■ **Exercise material**
━━━━━━━━━━━━━━━━━━━━
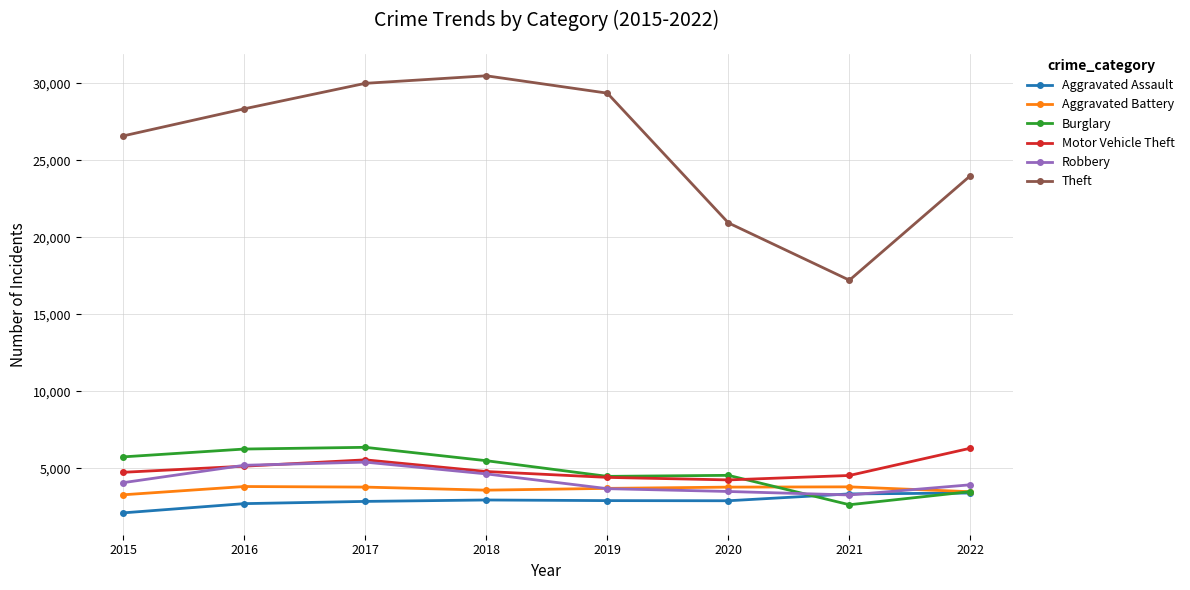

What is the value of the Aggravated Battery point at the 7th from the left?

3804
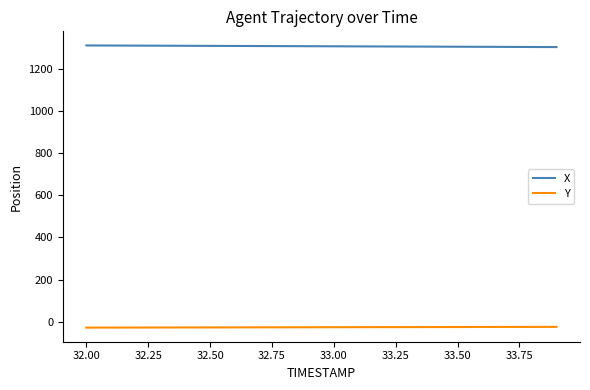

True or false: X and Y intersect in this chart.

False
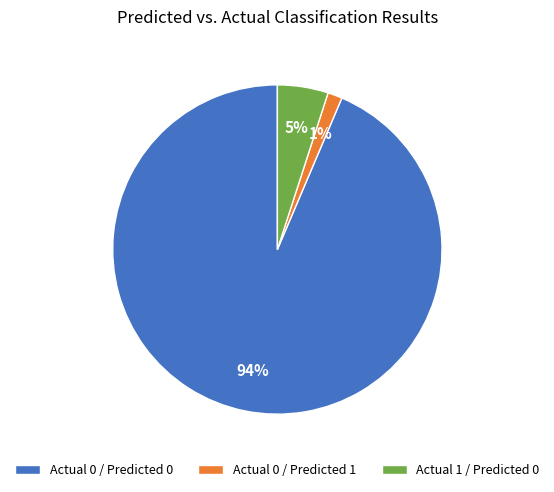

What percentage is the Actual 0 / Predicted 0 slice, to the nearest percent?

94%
━━━━━━━━━━━━━━━━━━━━
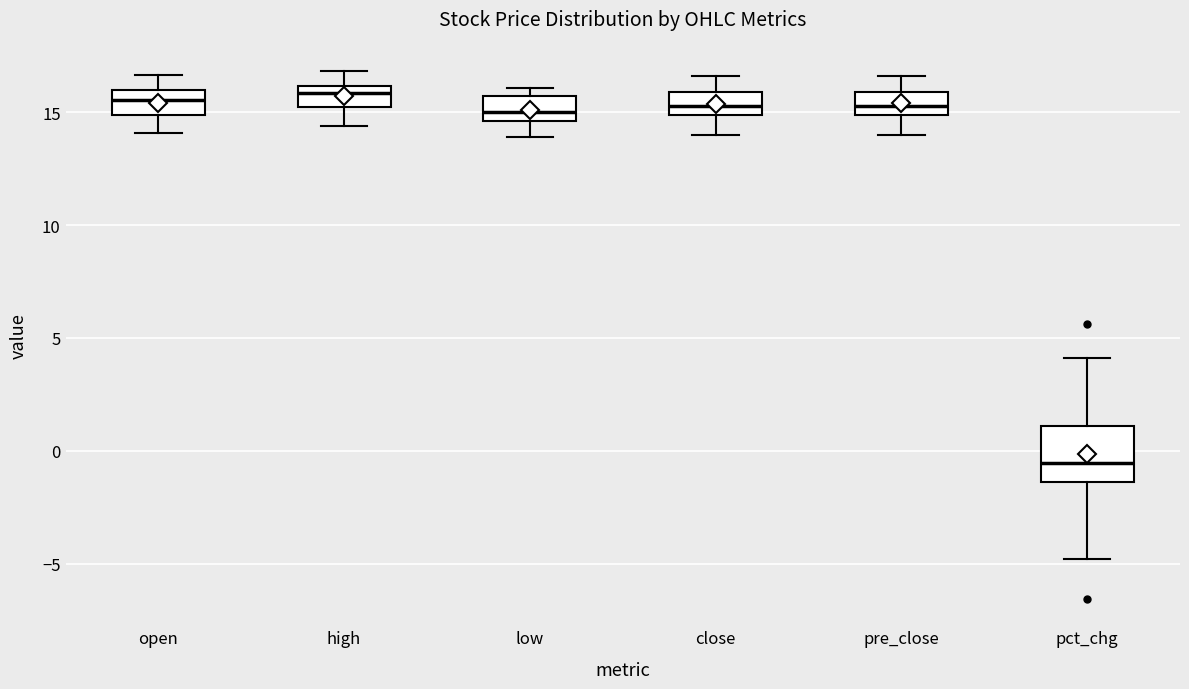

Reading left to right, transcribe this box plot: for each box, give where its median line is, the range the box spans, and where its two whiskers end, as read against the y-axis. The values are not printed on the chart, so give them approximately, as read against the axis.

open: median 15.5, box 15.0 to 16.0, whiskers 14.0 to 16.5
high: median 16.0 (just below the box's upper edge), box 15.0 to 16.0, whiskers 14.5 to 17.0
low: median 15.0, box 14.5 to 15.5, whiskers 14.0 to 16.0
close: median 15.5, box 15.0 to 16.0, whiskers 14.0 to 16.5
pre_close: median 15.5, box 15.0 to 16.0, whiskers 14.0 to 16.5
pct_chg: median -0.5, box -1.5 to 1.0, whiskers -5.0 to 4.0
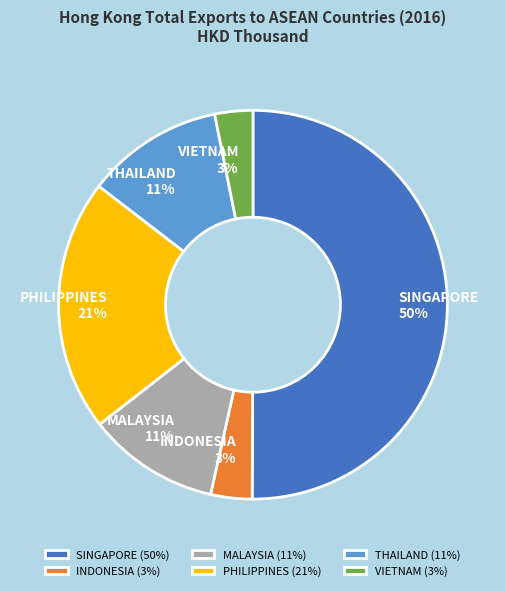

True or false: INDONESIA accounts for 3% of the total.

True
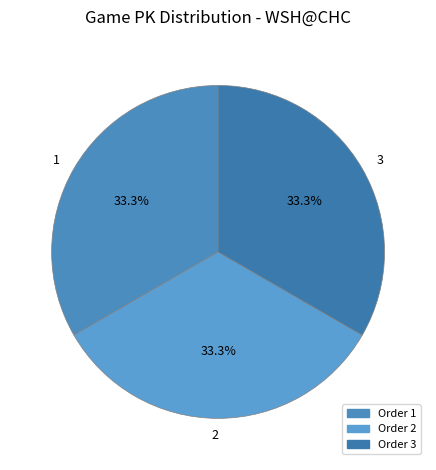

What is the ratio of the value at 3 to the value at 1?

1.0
━━━━━━━━━━━━━━━━━━━━
Can you copy the listing word for word, starting with the line that contains "What is the value" and going through the line that contains "What percentage is", but without the pictures?

■ **Response to the exercise**
What is the value of the Aggravated Battery point at the 7th from the left?

3804

True or false: X and Y intersect in this chart.

False

What percentage is the Actual 0 / Predicted 0 slice, to the nearest percent?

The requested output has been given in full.